What you are asked to do = Everything in the listing should be set down exactly, apart from the pictures.
+ + + +
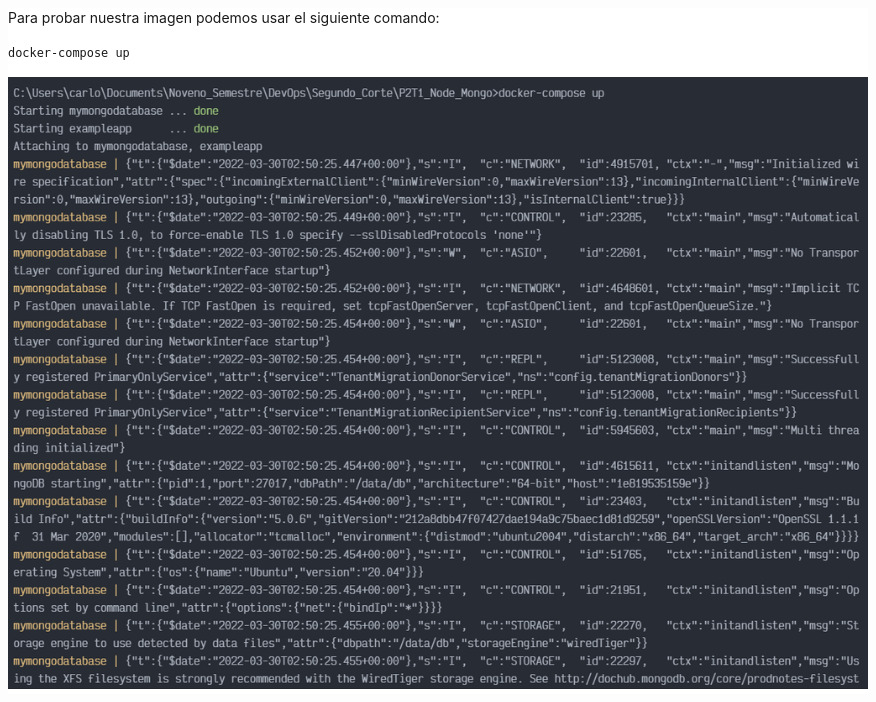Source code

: Para probar nuestra imagen podemos usar el siguiente comando:

```txt
docker-compose up
```

![i](doc/24.png)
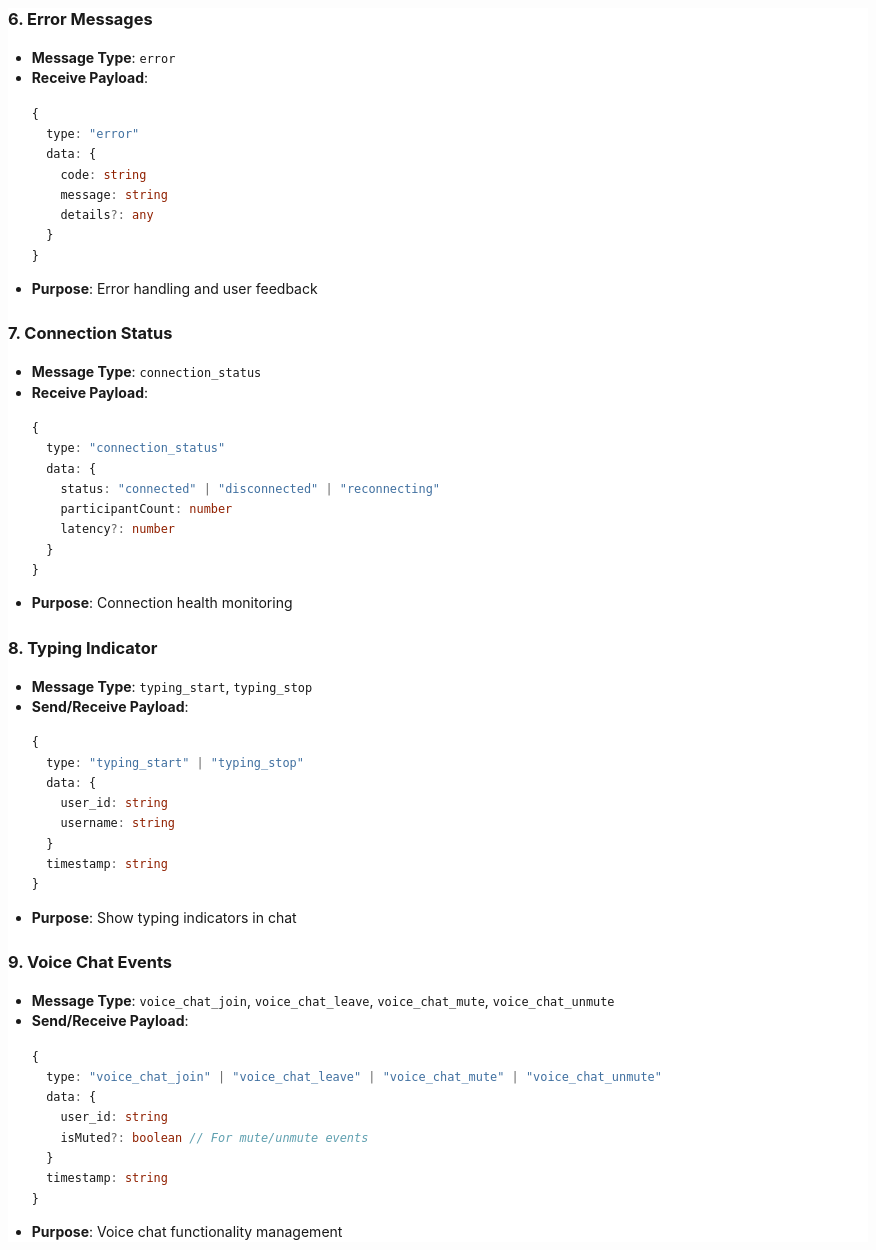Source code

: ### 6. Error Messages
- **Message Type**: `error`
- **Receive Payload**:
  ```typescript
  {
    type: "error"
    data: {
      code: string
      message: string
      details?: any
    }
  }
  ```
- **Purpose**: Error handling and user feedback

### 7. Connection Status
- **Message Type**: `connection_status`
- **Receive Payload**:
  ```typescript
  {
    type: "connection_status"
    data: {
      status: "connected" | "disconnected" | "reconnecting"
      participantCount: number
      latency?: number
    }
  }
  ```
- **Purpose**: Connection health monitoring

### 8. Typing Indicator
- **Message Type**: `typing_start`, `typing_stop`
- **Send/Receive Payload**:
  ```typescript
  {
    type: "typing_start" | "typing_stop"
    data: {
      user_id: string
      username: string
    }
    timestamp: string
  }
  ```
- **Purpose**: Show typing indicators in chat

### 9. Voice Chat Events
- **Message Type**: `voice_chat_join`, `voice_chat_leave`, `voice_chat_mute`, `voice_chat_unmute`
- **Send/Receive Payload**:
  ```typescript
  {
    type: "voice_chat_join" | "voice_chat_leave" | "voice_chat_mute" | "voice_chat_unmute"
    data: {
      user_id: string
      isMuted?: boolean // For mute/unmute events
    }
    timestamp: string
  }
  ```
- **Purpose**: Voice chat functionality management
+ + + +
Answer section =
Source code

: Para probar nuestra imagen podemos usar el siguiente comando:

```txt
docker-compose up
```

![i](doc/24.png)
Source code

: ### 6. Error Messages
- **Message Type**: `error`
- **Receive Payload**:
  ```typescript
  {
    type: "error"
    data: {
      code: string
      message: string
      details?: any
    }
  }
  ```
- **Purpose**: Error handling and user feedback

### 7. Connection Status
- **Message Type**: `connection_status`
- **Receive Payload**:
  ```typescript
  {
    type: "connection_status"
    data: {
      status: "connected" | "disconnected" | "reconnecting"
      participantCount: number
      latency?: number
    }
  }
  ```
- **Purpose**: Connection health monitoring

### 8. Typing Indicator
- **Message Type**: `typing_start`, `typing_stop`
- **Send/Receive Payload**:
  ```typescript
  {
    type: "typing_start" | "typing_stop"
    data: {
      user_id: string
      username: string
    }
    timestamp: string
  }
  ```
- **Purpose**: Show typing indicators in chat

### 9. Voice Chat Events
- **Message Type**: `voice_chat_join`, `voice_chat_leave`, `voice_chat_mute`, `voice_chat_unmute`
- **Send/Receive Payload**:
  ```typescript
  {
    type: "voice_chat_join" | "voice_chat_leave" | "voice_chat_mute" | "voice_chat_unmute"
    data: {
      user_id: string
      isMuted?: boolean // For mute/unmute events
    }
    timestamp: string
  }
  ```
- **Purpose**: Voice chat functionality management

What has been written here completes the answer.